(Items listed in a dataset)
# # #

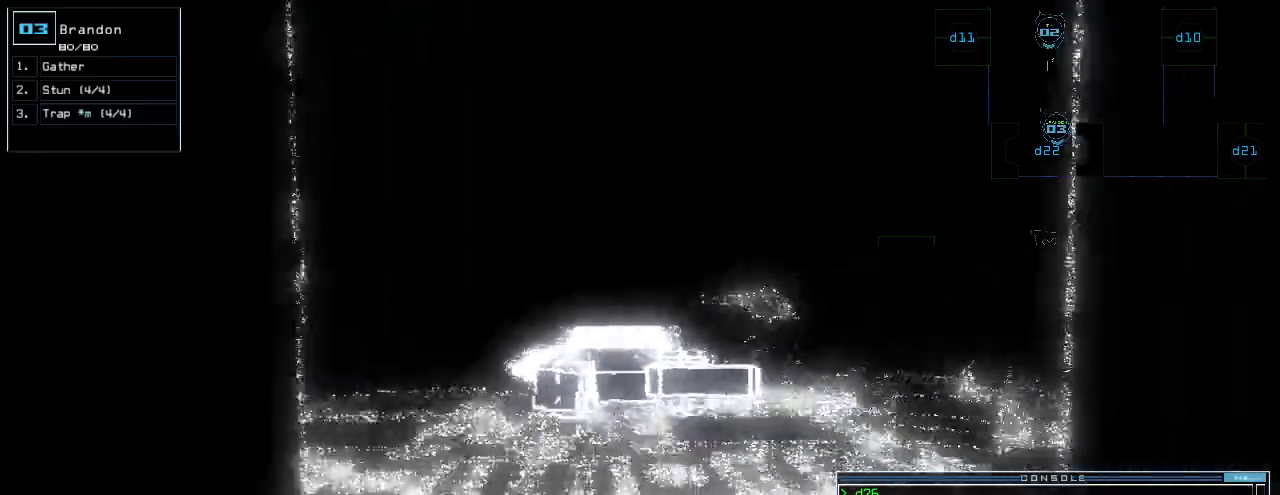
{"keys": [], "events": [[100, "right", "up"], [340, "up", "up"]]}
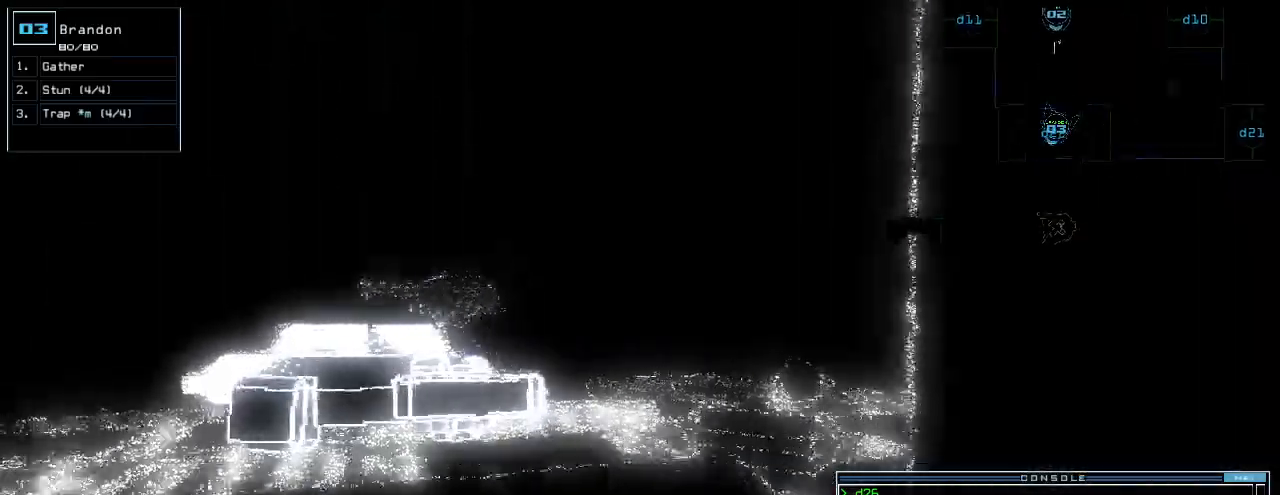
{"keys": ["up"]}
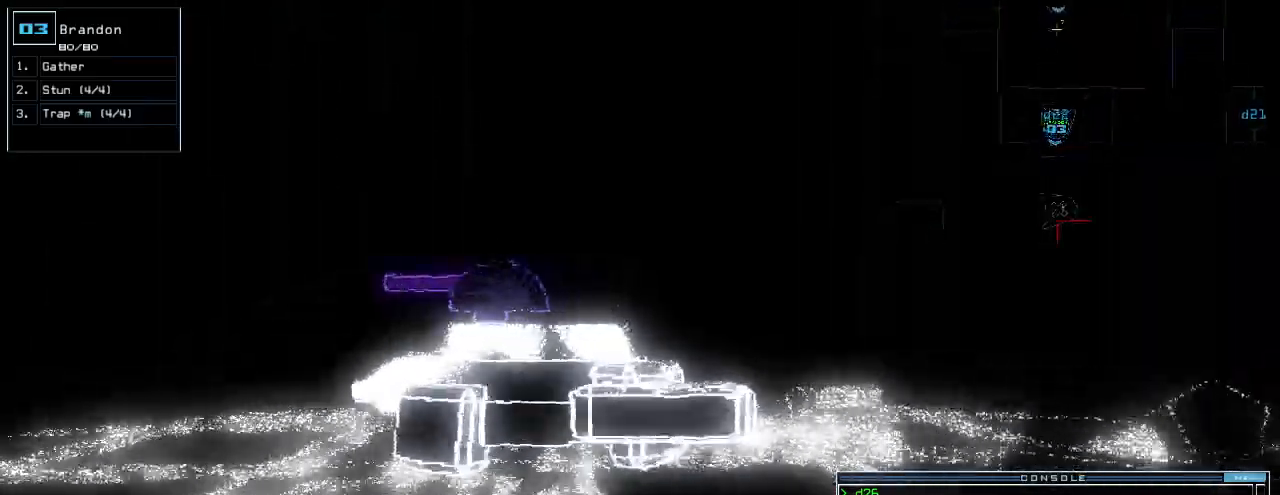
{"keys": ["up"], "events": [[200, "right", "down"], [260, "right", "up"], [380, "right", "down"], [460, "right", "up"]]}
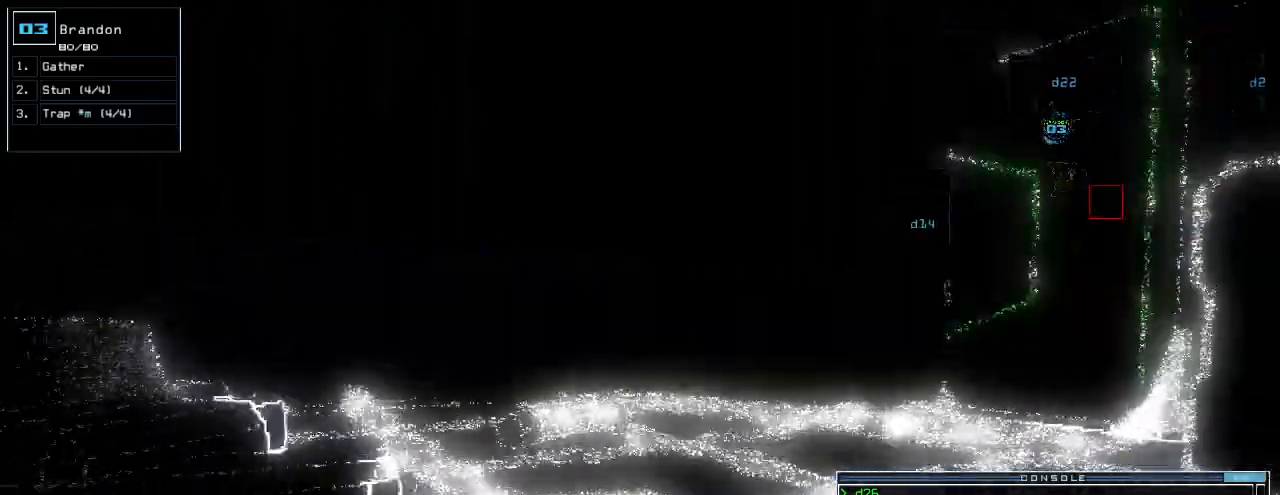
{"keys": ["up"], "events": [[60, "right", "down"], [200, "right", "up"]]}
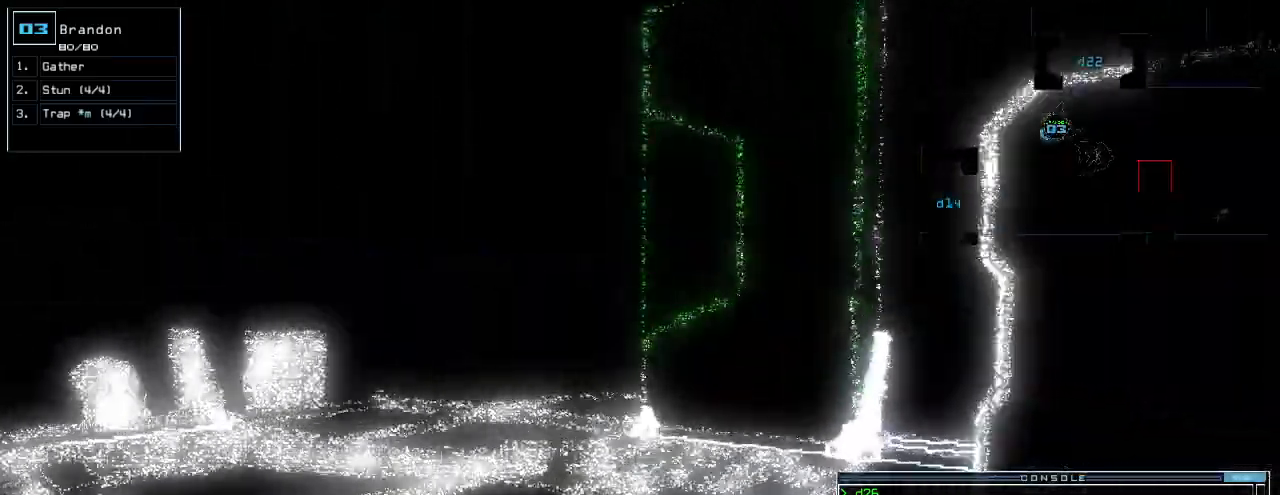
{"keys": ["left", "up"], "events": [[40, "right", "down"], [100, "right", "up"], [440, "left", "down"]]}
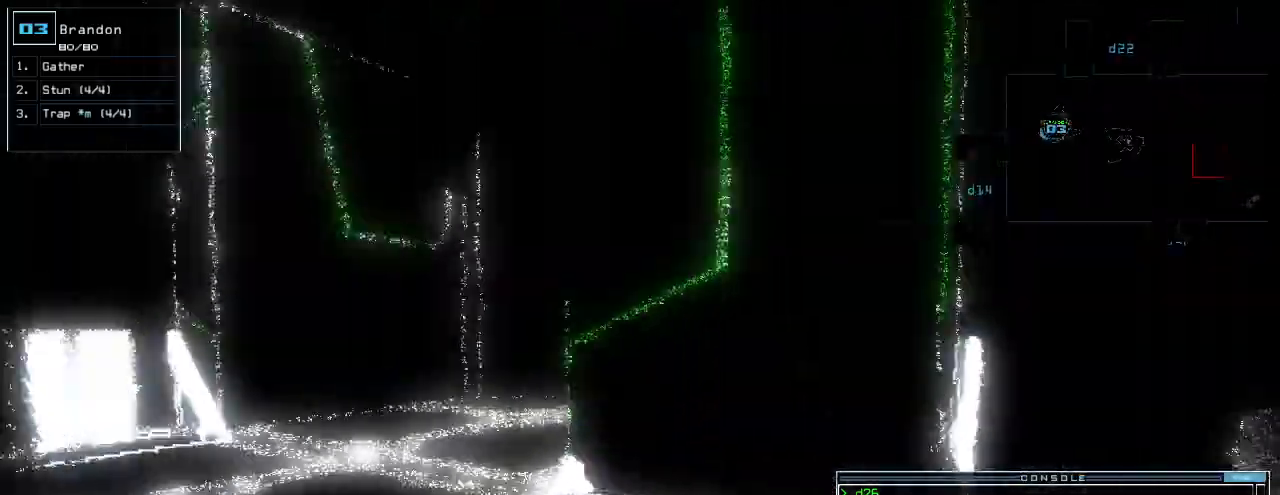
{"keys": ["up"]}
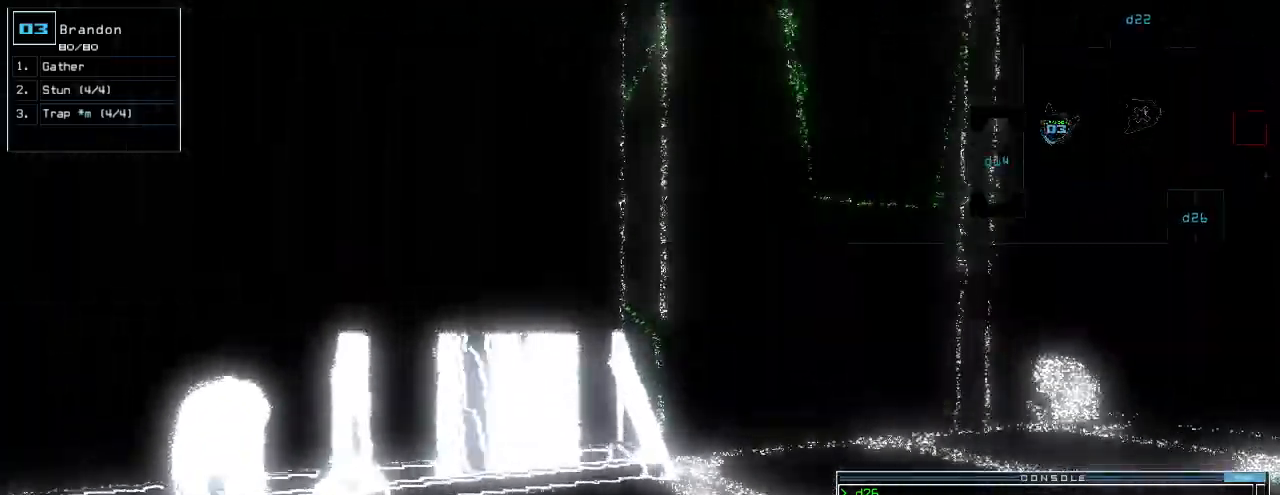
{"keys": ["up"], "events": [[20, "right", "down"], [100, "right", "up"], [220, "right", "down"], [300, "right", "up"], [400, "right", "down"], [500, "right", "up"]]}
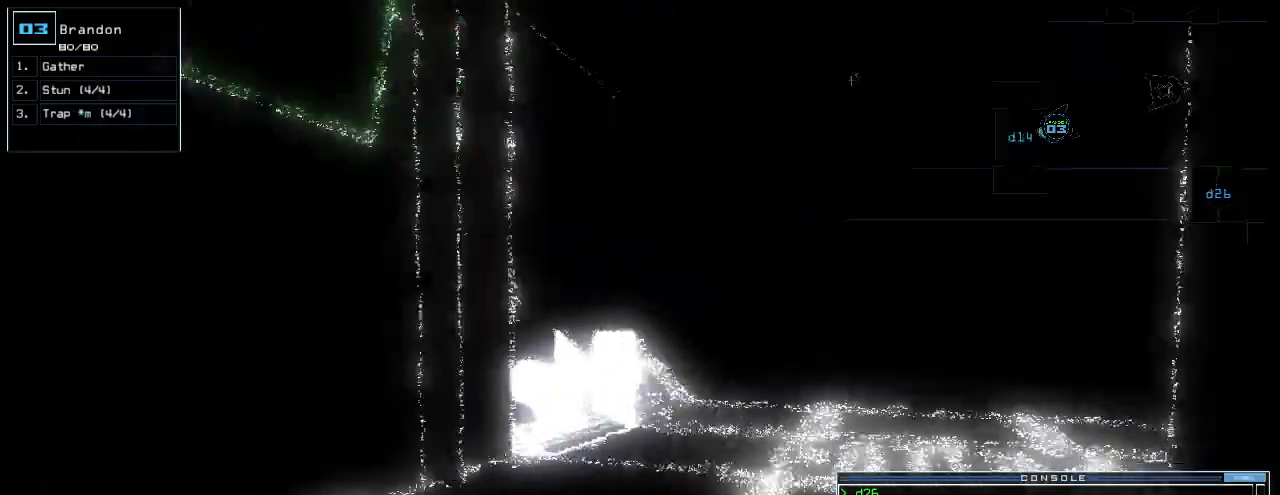
{"keys": ["up"], "events": [[100, "right", "down"], [180, "right", "up"], [460, "right", "down"], [500, "right", "up"]]}
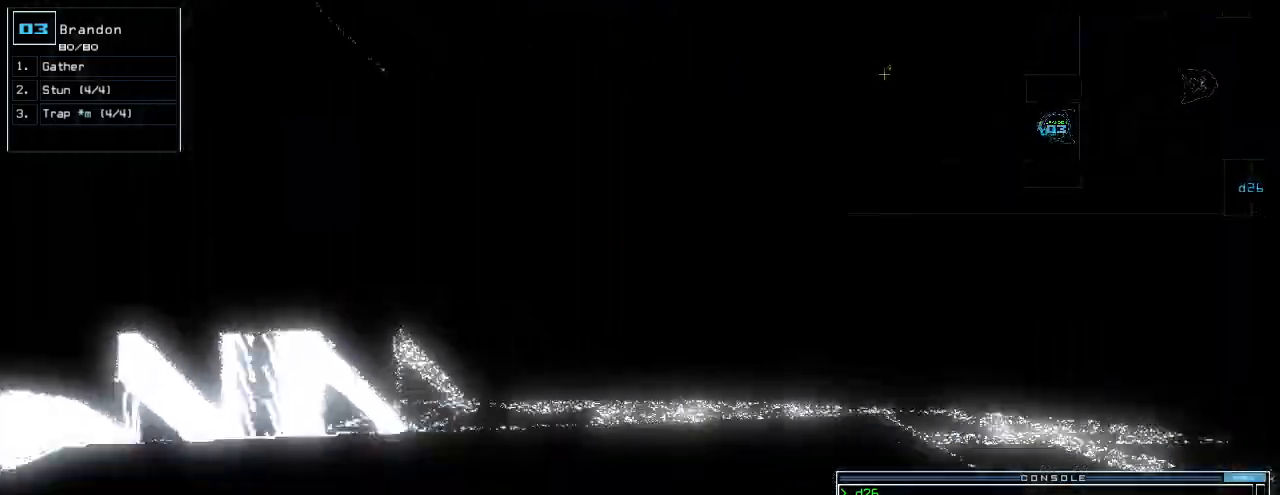
{"keys": ["c", "up"], "events": [[400, "c", "down"], [440, "c", "up"], [500, "c", "down"]]}
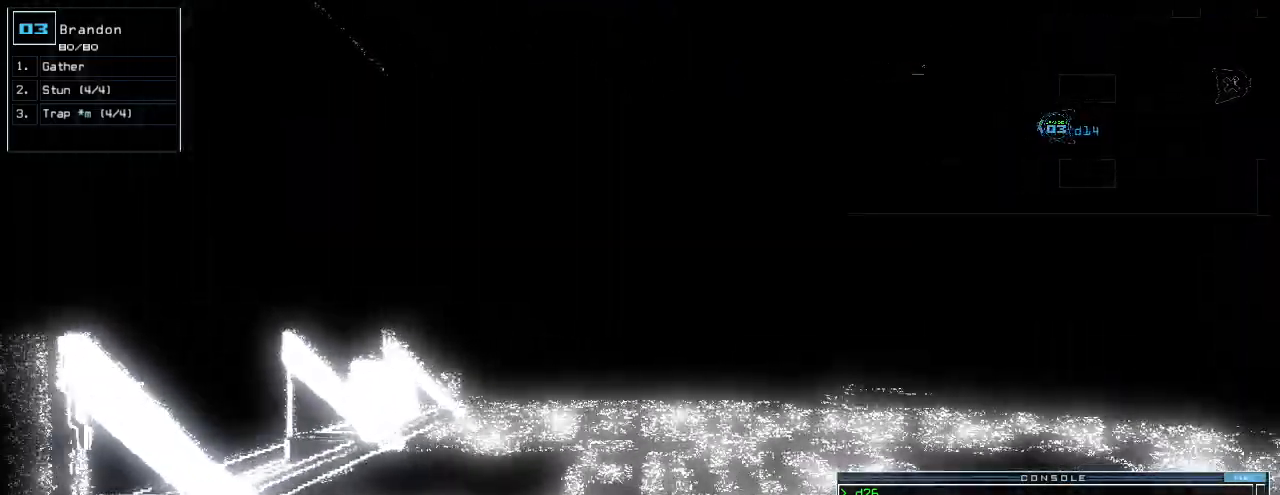
{"keys": ["return", "up"], "events": [[120, "c", "up"], [480, "return", "down"]]}
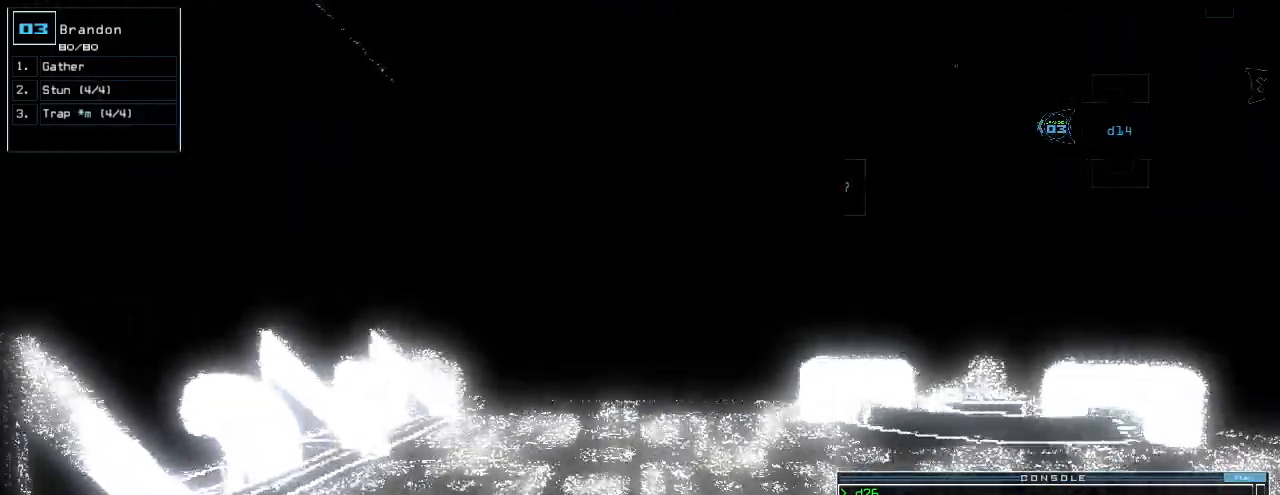
{"keys": ["right"], "events": [[60, "space", "down"], [80, "return", "up"], [120, "up", "up"], [160, "space", "up"], [380, "right", "down"]]}
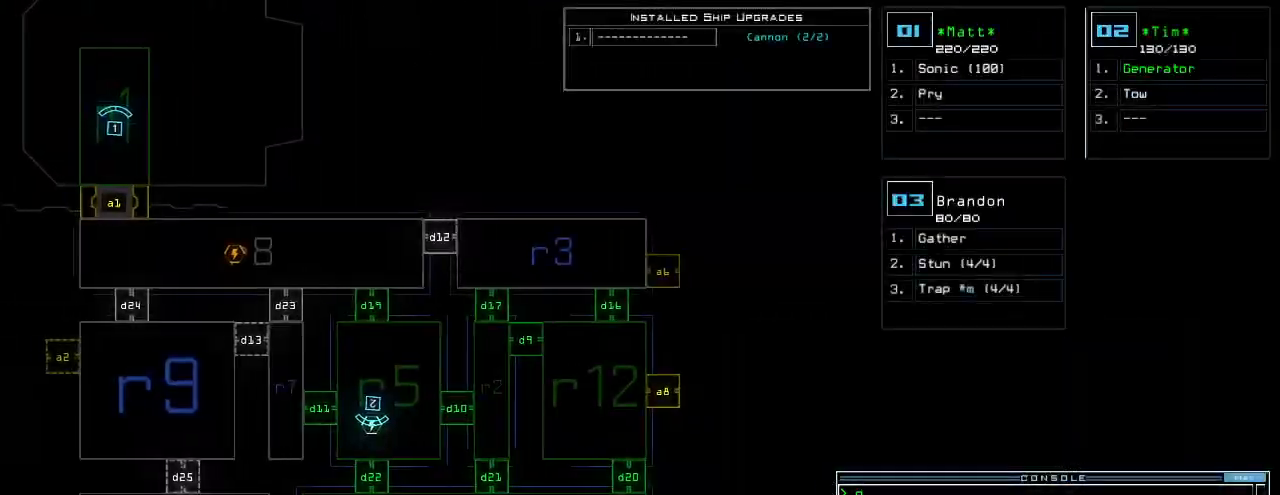
{"keys": [], "events": [[40, "right", "up"]]}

# # #

• _Your goal_: Each entry gets copied exactly; the pictures stay out.

• _Answer to this exercise_:
{"keys": [], "events": [[100, "right", "up"], [340, "up", "up"]]}
{"keys": ["up"]}
{"keys": ["up"], "events": [[200, "right", "down"], [260, "right", "up"], [380, "right", "down"], [460, "right", "up"]]}
{"keys": ["up"], "events": [[60, "right", "down"], [200, "right", "up"]]}
{"keys": ["left", "up"], "events": [[40, "right", "down"], [100, "right", "up"], [440, "left", "down"]]}
{"keys": ["up"]}
{"keys": ["up"], "events": [[20, "right", "down"], [100, "right", "up"], [220, "right", "down"], [300, "right", "up"], [400, "right", "down"], [500, "right", "up"]]}
{"keys": ["up"], "events": [[100, "right", "down"], [180, "right", "up"], [460, "right", "down"], [500, "right", "up"]]}
{"keys": ["c", "up"], "events": [[400, "c", "down"], [440, "c", "up"], [500, "c", "down"]]}
{"keys": ["return", "up"], "events": [[120, "c", "up"], [480, "return", "down"]]}
{"keys": ["right"], "events": [[60, "space", "down"], [80, "return", "up"], [120, "up", "up"], [160, "space", "up"], [380, "right", "down"]]}
{"keys": [], "events": [[40, "right", "up"]]}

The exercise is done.